Retirement Weekly: Will Warren Buffett retire? What to look for in his annual letter.
Warren Buffett is an inspiration to retirees everywhere.
In the 27 years since he reached what the Social Security system said was his full retirement age, shares of his Berkshire Hathaway
BRK.B,
have outperformed the S&P 500
SPX,
by 3.2 annualized percentage points. That puts him ahead of almost all other Wall Street managers, regardless of their ages.
Buffett has also silenced critics from a year or two ago, who at the time were declaring him to be all washed up. At the top of the bull market in early January 2022, Berkshire Hathaway’s trailing 3-year alpha was at or close to an all-time low at minus 12.3 annualized percentage points—as you can see from the accompanying chart. Since then the company’s trailing 3-year alpha has bounced back impressively and is now solidly in the positive column.
Furthermore, and hopefully needless to say, Buffett’s long-term record remains simply outstanding. For the 58 calendar years through the end of last year, Berkshire Hathaway stock has beaten the S&P 500 by 10.0 annualized percentage points (with dividends included).
I nevertheless have it on good authority that Buffett, currently age 92, won’t forever be at the helm of Berkshire Hathaway. Since his recent performance shows that he hasn’t lost his touch, many investors are concerned that, once he’s retired, Berkshire Hathaway’s stock will suffer. Many are hoping that he will use the occasion of this year’s Berkshire Hathaway annual report to discuss when he plans to turn over the reigns to Greg Abel, his chosen successor. (The company hasn’t indicated when it will release its annual report; an inquiry was not immediately returned.)

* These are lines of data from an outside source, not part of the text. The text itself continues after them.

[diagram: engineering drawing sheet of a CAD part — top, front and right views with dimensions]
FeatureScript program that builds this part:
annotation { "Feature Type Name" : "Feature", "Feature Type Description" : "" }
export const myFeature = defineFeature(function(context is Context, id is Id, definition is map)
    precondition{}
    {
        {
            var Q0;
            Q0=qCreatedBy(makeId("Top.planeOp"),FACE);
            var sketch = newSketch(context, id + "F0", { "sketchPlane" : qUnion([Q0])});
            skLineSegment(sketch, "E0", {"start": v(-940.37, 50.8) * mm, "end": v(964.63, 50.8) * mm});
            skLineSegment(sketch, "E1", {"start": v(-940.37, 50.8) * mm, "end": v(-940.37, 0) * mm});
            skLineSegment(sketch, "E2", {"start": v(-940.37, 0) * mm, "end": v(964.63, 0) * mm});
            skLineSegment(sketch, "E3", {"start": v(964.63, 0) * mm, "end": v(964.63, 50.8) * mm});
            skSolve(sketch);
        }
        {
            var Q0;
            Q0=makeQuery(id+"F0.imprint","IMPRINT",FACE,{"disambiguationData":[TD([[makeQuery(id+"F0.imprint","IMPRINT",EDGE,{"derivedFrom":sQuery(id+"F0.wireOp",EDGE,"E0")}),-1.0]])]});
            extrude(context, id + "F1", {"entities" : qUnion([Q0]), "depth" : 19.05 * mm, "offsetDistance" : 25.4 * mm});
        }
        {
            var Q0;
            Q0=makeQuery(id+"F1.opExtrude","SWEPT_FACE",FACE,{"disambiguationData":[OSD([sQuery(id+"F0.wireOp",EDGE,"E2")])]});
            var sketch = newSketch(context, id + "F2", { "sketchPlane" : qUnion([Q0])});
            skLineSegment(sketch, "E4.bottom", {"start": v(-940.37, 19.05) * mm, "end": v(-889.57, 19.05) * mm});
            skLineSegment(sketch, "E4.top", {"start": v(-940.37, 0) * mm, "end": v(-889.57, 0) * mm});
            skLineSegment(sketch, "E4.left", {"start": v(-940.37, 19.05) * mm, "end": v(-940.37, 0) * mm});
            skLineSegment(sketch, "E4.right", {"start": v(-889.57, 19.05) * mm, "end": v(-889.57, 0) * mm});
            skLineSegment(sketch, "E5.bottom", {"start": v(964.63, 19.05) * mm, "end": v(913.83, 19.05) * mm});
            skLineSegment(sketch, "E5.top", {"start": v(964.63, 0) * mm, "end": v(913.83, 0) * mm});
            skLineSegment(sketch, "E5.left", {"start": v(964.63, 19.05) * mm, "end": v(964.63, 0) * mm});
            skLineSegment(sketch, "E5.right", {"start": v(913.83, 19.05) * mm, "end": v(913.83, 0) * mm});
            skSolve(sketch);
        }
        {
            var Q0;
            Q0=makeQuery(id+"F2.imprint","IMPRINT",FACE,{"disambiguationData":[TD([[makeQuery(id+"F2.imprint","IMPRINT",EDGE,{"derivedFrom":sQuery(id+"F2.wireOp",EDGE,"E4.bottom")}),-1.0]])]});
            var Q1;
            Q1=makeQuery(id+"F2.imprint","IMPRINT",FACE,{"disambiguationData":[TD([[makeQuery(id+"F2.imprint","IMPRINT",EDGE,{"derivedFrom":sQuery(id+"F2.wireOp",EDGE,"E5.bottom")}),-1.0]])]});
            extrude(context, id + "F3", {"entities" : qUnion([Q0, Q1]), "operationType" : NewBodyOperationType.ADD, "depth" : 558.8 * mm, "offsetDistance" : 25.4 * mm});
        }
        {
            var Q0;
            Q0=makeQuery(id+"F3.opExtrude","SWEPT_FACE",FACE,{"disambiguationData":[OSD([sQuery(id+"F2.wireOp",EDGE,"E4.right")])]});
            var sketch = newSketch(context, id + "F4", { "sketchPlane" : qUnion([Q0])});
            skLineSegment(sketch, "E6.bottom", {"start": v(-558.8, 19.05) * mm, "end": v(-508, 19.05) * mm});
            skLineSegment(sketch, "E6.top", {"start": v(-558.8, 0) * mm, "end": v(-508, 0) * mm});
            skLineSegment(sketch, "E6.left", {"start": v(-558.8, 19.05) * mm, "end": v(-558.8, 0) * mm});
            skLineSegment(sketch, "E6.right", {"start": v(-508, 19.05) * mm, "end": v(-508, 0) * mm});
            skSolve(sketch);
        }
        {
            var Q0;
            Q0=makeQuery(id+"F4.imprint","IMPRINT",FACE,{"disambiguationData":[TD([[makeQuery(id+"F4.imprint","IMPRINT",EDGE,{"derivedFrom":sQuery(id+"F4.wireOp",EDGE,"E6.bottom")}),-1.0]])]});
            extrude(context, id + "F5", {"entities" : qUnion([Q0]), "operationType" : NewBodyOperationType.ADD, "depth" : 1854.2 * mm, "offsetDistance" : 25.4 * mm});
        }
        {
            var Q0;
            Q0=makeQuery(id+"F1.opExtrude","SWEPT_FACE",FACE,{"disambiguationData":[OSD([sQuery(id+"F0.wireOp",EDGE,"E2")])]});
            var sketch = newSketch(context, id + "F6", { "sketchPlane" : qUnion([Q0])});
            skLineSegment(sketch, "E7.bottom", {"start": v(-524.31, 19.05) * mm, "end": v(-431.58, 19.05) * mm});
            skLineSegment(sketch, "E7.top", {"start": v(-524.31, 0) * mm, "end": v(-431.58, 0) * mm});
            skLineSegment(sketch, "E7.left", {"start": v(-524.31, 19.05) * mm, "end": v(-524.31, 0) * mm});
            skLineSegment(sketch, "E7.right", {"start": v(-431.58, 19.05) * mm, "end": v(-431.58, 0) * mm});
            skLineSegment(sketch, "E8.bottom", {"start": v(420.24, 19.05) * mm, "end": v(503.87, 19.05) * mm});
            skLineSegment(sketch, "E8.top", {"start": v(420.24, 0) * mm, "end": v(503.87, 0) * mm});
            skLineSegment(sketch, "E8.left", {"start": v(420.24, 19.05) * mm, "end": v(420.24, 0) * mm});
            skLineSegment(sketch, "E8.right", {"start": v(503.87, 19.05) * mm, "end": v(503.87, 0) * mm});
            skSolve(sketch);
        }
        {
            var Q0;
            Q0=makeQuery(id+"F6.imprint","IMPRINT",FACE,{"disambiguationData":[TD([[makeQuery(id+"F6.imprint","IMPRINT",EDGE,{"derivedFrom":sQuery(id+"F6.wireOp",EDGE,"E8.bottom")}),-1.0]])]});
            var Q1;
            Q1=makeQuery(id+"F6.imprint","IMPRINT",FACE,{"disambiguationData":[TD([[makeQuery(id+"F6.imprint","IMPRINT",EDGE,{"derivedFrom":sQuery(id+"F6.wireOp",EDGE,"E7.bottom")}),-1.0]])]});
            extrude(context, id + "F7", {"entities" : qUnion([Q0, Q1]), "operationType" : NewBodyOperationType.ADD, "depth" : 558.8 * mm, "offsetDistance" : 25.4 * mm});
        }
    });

On the one hand, I think it’s a safe bet that many knee-jerk investors will sell their Berkshire Hathaway shares if Buffett were no longer at the company’s helm—especially if the news were sudden. On the other hand, I think that such selling wouldn’t be justified. Gutsy investors therefore might want to use any Berkshire stock decline in the wake of Buffett stepping down as an opportunity to buy more.
The reason I believe Berkshire Hathaway can perform just as well after Buffett is no longer leading the company is that a stock picking algorithm has been discovered that, in back testing, has performed just as well as the company. Before this algorithm was discovered, Buffett’s rifle-shot approach to picking stocks seemed inscrutable and therefore unable to be duplicated—even by someone as able as Abel.
The researchers who discovered this algorithm are principals at AQR Capital Management: Andrea Frazzini, David Kabiller and Lasse Pedersen. Their study reporting this algorithm appeared in the Financial Analysts Journal in 2018, entitled “Buffett’s Alpha.” Though their algorithm is complex, it favors stocks with low price-to-book-value ratios, have exhibited below-average volatility and are from companies whose profits have been growing at an above-average pace and which pay out a significant portion of their earnings as dividends.
The existence of this algorithm suggests that in the future, odds are good that Abel will be able to do as well as Buffett would have if he were still running Berkshire Hathaway. For confirmation, consider performance since the researchers’ study first began circulating in academic circles, in late 2013; I wrote a column about it in The Wall Street Journal in December 2013. In that column I specifically mentioned an AQR mutual fund that closely follows the researchers’ algorithm—the AQR Large Cap Defensive Style Fund
AUEIX,
Since that column, the fund has very closely matched Buffett’s performance, gaining 11.7% annualized versus 11.6% for Berkshire Hathaway
Buffett and bear markets
Another topic you should be on the lookout for in Buffett’s soon-to-be-released annual report is his view of the stock market’s prospects. That is a crucial issue in its own right, of course, but especially for Berkshire Hathaway investors. That’s because its stock tends to outperform the market the most during bear markets.
You saw this in the chart above: Buffett’s 3-year alpha tends to suffer during long bull markets. In addition to it being significantly negative at the top of the bull market in early 2022, Buffett’s 3-year alpha previously was very negative during the inflation of the internet bubble.
This relationship between bear markets and Buffett’s alpha is an illustration of his infamous advice to be fearful when others are greedy and greedy when others are fearful. It will be interesting to see whether he thinks that the bear market over the last year has shifted his calculus in this regard. A year ago he was fearful; will he now be greedy?